**Work order:**
Copy out each entry precisely; no image belongs in the result.

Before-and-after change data
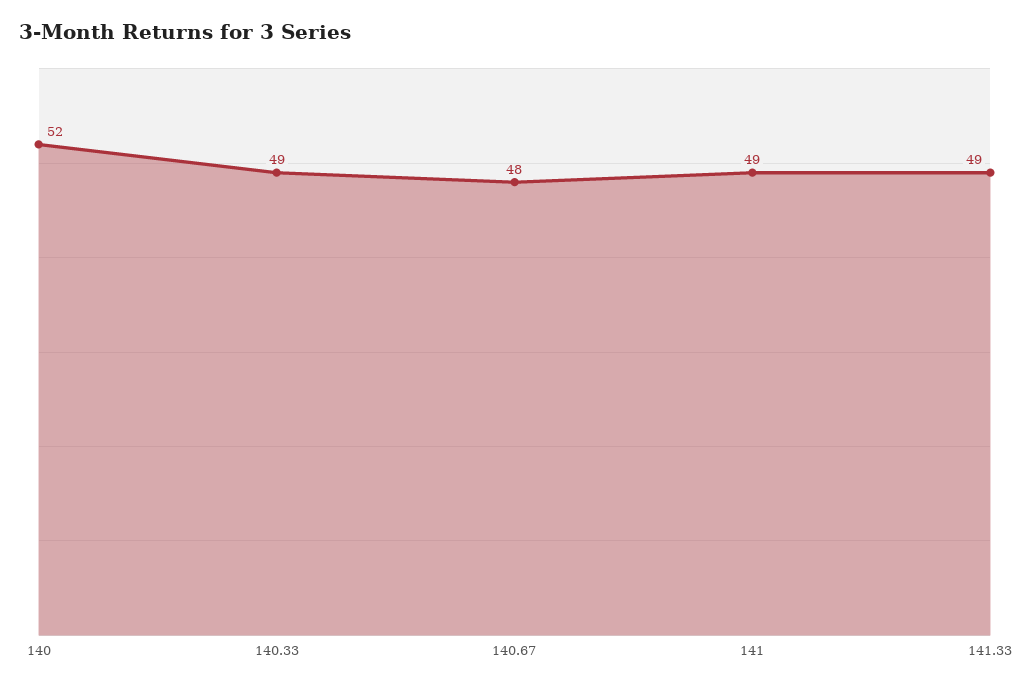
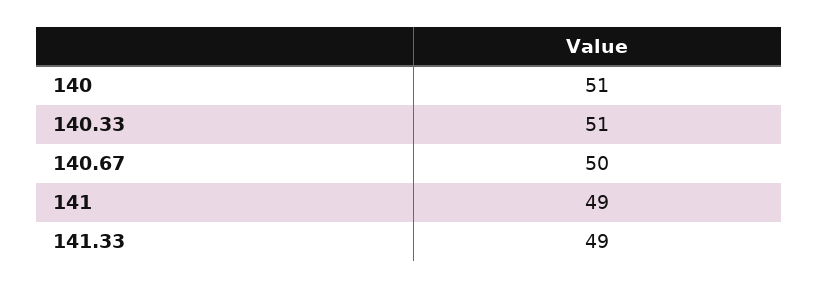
140: 52 -> 51
140.33: 49 -> 51
140.67: 48 -> 50

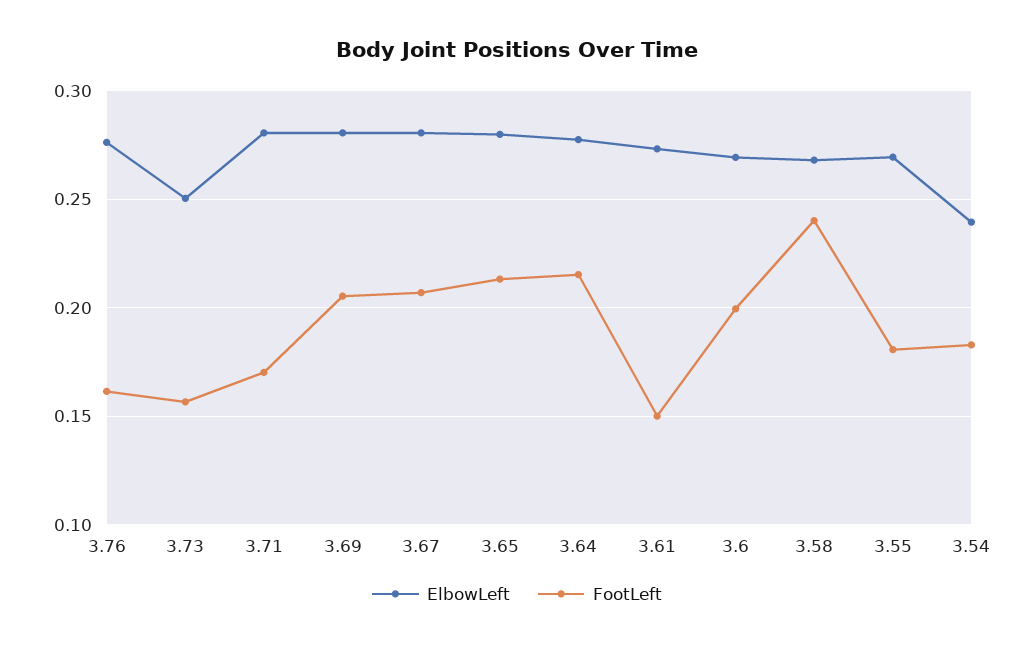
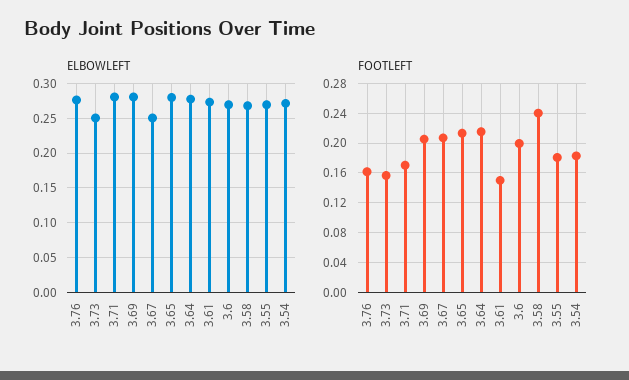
ElbowLeft, 3.67: 0.28 -> 0.25
ElbowLeft, 3.54: 0.24 -> 0.27

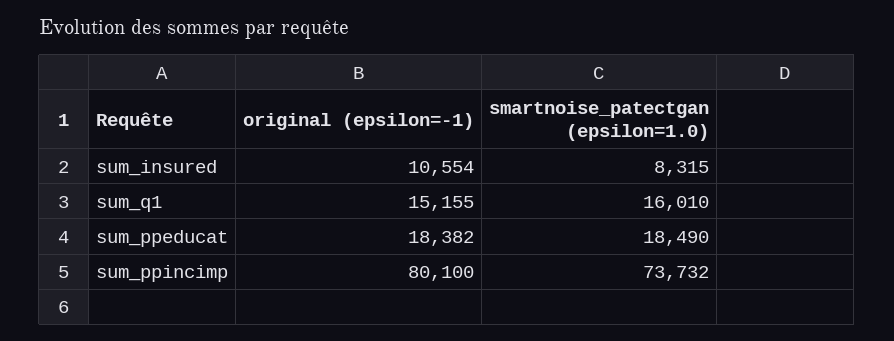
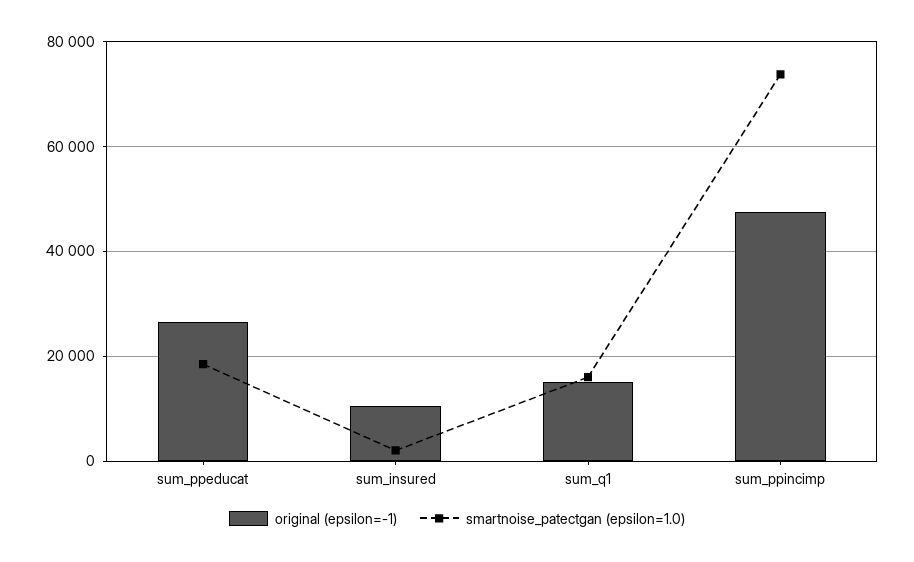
smartnoise_patectgan (epsilon=1.0), sum_insured: 8315 -> 2000
original (epsilon=-1), sum_ppeducat: 18382 -> 26000
original (epsilon=-1), sum_ppincimp: 80100 -> 48000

**Solution to this problem:**
140: 52 -> 51
140.33: 49 -> 51
140.67: 48 -> 50

ElbowLeft, 3.67: 0.28 -> 0.25
ElbowLeft, 3.54: 0.24 -> 0.27

smartnoise_patectgan (epsilon=1.0), sum_insured: 8315 -> 2000
original (epsilon=-1), sum_ppeducat: 18382 -> 26000
original (epsilon=-1), sum_ppincimp: 80100 -> 48000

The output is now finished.